## Data for this task
____

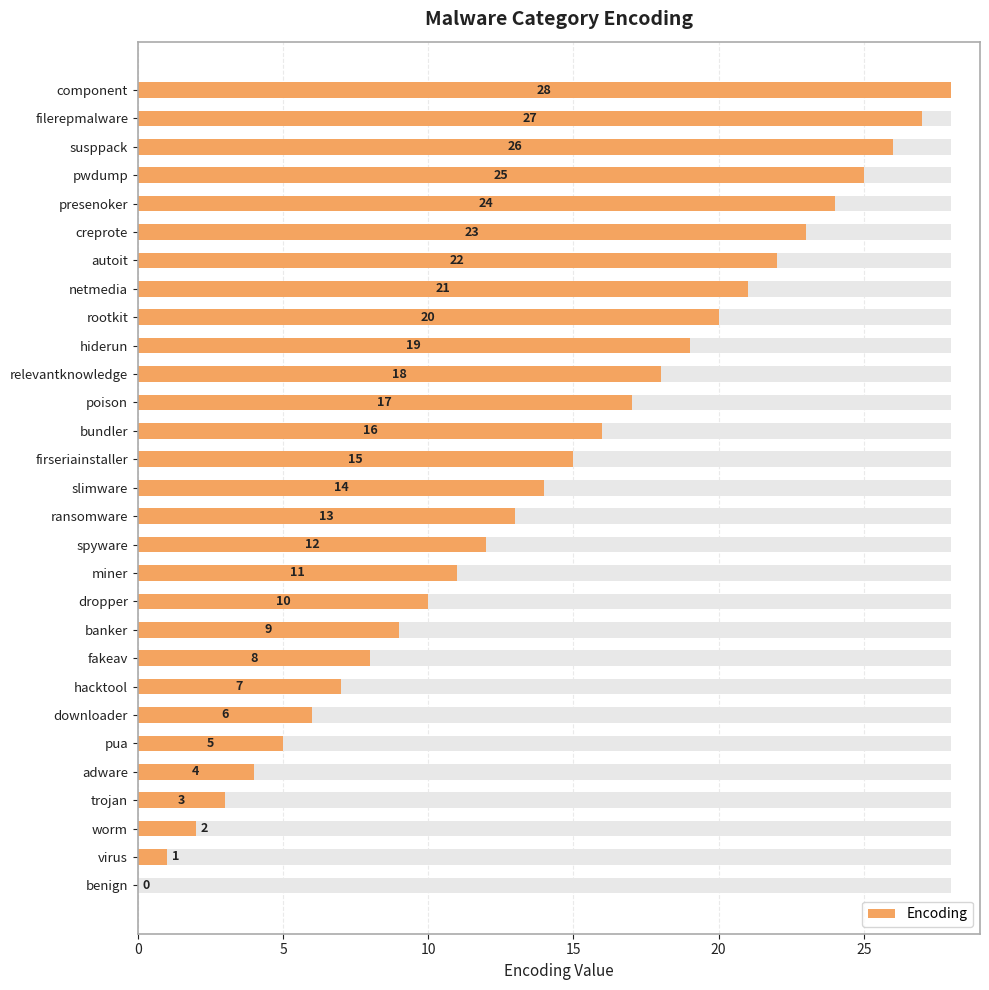

What is the approximate value at hacktool?

7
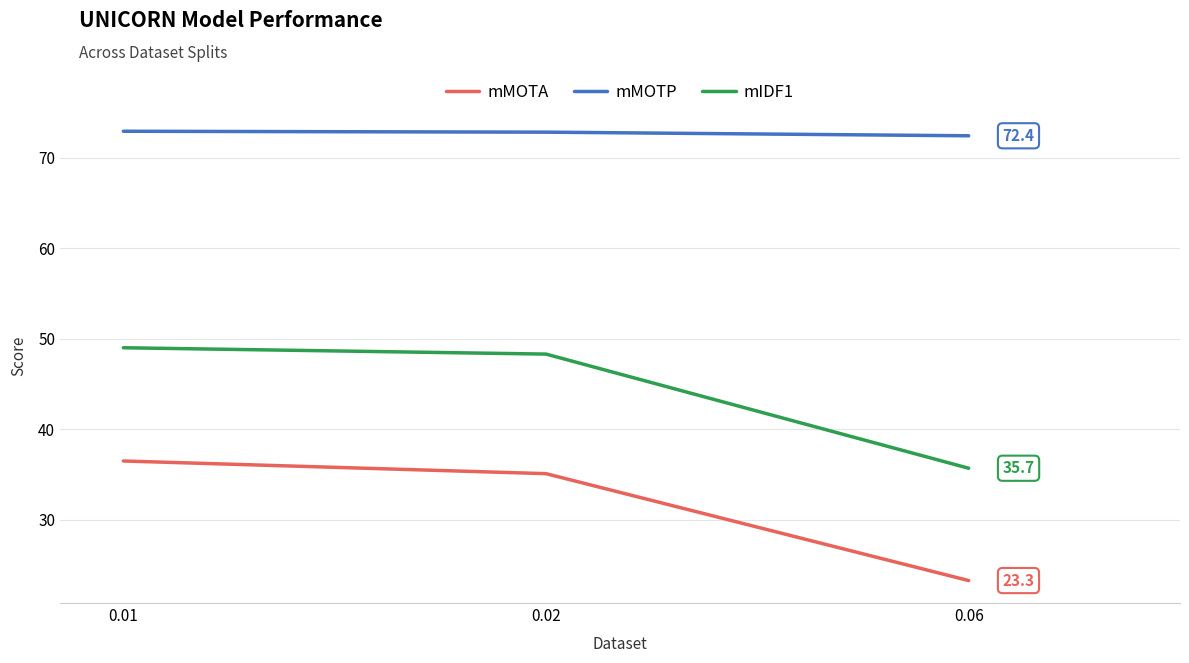

Which series has the largest total across all categories?

mMOTP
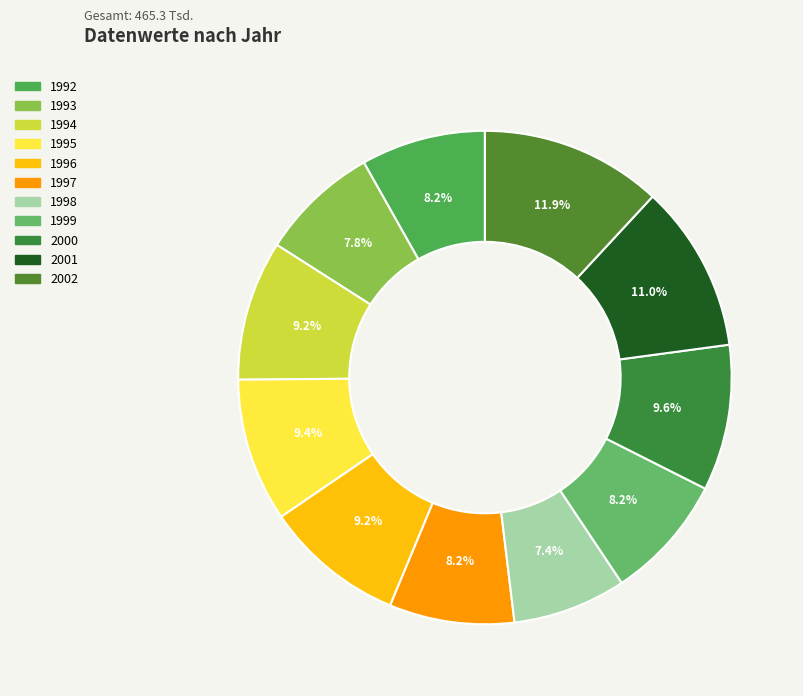

How much of the chart is everything except 2002?

88.1%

____

## Problem requirements
Render all of the data above as a numbered list, one line per item, omitting the blank lines and the pictures.

## Result for this task
1. What is the approximate value at hacktool?
2. 7
3. Which series has the largest total across all categories?
4. mMOTP
5. How much of the chart is everything except 2002?
6. 88.1%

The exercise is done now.